EXCERPT TO READ
I replied — "This is nothing but dreaming.
Let us on, by this tremulous light!
Let us bathe in this crystalline light! [page 22:]
Its Sybillic splendor is beaming
With Hope and in Beauty to-night —
See! — it flickers up the sky through the night!
Ah, we safely may trust to its gleaming,
And be sure it will lead us aright —
We safely may trust to a gleaming
That cannot but guide us aright,
Since it flickers up to Heaven through the night."
Thus I pacified Psyche and kissed her,
And tempted her out of her gloom —
And conquered her scruples and gloom;
And we passed to the end of the vista —
But were stopped by the door of a tomb —
By the door of a legended tomb: —
And I said — "What is written, sweet sister,
On the door of this legended tomb?"
She replied — "Ulalume — Ulalume —
'T is the vault of thy lost Ulalume!"
Then my heart it grew ashen and sober
As the leaves that were crisped and sere —
As the leaves that were withering and sere —
And I cried — "It was surely October
On this very night of last year,
That I journeyed — I journeyed down here! —
That I brought a dread burden down here —
On this night, of all nights in the year,
Ah, what demon has tempted me here?

RECORDED INFORMATION
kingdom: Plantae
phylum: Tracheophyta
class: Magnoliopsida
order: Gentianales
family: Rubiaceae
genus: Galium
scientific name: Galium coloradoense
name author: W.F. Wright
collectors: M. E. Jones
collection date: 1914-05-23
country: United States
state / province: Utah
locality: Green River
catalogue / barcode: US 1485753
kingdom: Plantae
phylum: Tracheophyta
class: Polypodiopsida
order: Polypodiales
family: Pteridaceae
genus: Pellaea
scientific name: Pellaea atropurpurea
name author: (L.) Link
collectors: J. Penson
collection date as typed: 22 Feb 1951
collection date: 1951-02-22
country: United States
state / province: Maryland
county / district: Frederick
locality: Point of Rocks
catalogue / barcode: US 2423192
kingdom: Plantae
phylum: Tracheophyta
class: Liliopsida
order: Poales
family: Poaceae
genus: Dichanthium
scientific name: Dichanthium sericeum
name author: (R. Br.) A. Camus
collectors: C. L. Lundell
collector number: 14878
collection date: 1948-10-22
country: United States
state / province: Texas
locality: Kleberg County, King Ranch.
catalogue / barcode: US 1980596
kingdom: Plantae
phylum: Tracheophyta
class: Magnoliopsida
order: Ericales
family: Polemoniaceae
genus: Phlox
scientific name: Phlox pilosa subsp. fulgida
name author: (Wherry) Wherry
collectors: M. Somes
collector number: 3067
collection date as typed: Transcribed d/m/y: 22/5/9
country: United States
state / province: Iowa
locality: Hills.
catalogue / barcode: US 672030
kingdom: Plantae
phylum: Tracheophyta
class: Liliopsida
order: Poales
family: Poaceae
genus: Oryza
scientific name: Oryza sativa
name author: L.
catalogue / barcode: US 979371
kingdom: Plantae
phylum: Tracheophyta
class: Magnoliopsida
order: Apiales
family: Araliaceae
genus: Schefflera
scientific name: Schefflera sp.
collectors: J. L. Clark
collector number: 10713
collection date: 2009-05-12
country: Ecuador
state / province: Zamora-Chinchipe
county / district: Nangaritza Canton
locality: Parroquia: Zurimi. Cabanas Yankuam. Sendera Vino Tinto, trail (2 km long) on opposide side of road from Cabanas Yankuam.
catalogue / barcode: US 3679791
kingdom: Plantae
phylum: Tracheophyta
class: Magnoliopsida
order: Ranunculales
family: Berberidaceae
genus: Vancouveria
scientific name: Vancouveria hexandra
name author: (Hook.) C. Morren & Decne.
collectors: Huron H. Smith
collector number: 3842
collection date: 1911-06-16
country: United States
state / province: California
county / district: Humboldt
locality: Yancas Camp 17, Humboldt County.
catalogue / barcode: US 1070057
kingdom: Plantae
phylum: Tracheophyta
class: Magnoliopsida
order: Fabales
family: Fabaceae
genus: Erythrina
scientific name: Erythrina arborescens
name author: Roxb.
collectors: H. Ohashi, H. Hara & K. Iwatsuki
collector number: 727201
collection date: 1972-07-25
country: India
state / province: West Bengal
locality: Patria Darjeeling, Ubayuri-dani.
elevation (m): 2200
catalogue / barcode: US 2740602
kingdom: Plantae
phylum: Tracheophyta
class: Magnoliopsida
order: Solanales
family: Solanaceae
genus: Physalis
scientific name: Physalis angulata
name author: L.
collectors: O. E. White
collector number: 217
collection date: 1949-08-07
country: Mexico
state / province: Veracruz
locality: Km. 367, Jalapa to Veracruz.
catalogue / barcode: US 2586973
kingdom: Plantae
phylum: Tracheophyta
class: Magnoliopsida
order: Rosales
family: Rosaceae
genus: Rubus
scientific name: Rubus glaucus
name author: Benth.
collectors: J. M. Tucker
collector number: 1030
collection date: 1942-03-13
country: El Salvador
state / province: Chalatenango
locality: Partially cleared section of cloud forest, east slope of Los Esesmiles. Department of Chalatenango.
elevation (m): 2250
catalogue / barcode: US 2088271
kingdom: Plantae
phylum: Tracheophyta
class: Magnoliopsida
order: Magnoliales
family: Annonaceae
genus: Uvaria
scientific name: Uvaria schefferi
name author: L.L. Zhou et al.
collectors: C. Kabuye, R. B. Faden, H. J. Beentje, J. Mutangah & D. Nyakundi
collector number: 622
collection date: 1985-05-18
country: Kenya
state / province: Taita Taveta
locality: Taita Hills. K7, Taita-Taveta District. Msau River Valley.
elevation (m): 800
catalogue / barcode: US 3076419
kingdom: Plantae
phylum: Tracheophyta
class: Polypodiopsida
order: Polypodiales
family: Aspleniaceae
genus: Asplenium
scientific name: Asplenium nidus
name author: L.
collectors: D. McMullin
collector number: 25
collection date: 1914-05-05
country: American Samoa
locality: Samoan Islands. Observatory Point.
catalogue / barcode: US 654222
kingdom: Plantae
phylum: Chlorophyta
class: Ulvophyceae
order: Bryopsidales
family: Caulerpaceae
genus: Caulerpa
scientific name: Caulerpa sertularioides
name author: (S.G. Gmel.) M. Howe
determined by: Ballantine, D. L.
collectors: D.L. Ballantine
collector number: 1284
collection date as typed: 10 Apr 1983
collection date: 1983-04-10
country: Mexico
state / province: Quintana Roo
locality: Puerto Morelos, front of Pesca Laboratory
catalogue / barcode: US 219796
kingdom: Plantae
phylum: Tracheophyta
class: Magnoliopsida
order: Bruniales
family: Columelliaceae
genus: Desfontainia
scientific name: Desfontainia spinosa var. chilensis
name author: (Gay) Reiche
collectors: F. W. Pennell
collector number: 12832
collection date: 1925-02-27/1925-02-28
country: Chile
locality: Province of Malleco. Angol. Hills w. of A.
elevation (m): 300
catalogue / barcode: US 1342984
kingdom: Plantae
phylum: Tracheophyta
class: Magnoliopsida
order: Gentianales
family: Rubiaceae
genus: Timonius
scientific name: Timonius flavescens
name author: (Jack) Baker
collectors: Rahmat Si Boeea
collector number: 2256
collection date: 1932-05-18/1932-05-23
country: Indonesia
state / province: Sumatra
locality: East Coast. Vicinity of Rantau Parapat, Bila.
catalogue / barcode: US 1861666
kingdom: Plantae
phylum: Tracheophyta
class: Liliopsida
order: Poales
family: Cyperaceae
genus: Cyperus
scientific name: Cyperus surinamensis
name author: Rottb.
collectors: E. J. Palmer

DIRECTIONS FOR THIS TASK
Edit the poem excerpt from "She replied —" up to and including "tempted me here?", putting "November" wherever "October" appears. You won't need the records for any of this.

EXERCISE OUTPUT
She replied — "Ulalume — Ulalume —
'T is the vault of thy lost Ulalume!"
Then my heart it grew ashen and sober
As the leaves that were crisped and sere —
As the leaves that were withering and sere —
And I cried — "It was surely November
On this very night of last year,
That I journeyed — I journeyed down here! —
That I brought a dread burden down here —
On this night, of all nights in the year,
Ah, what demon has tempted me here?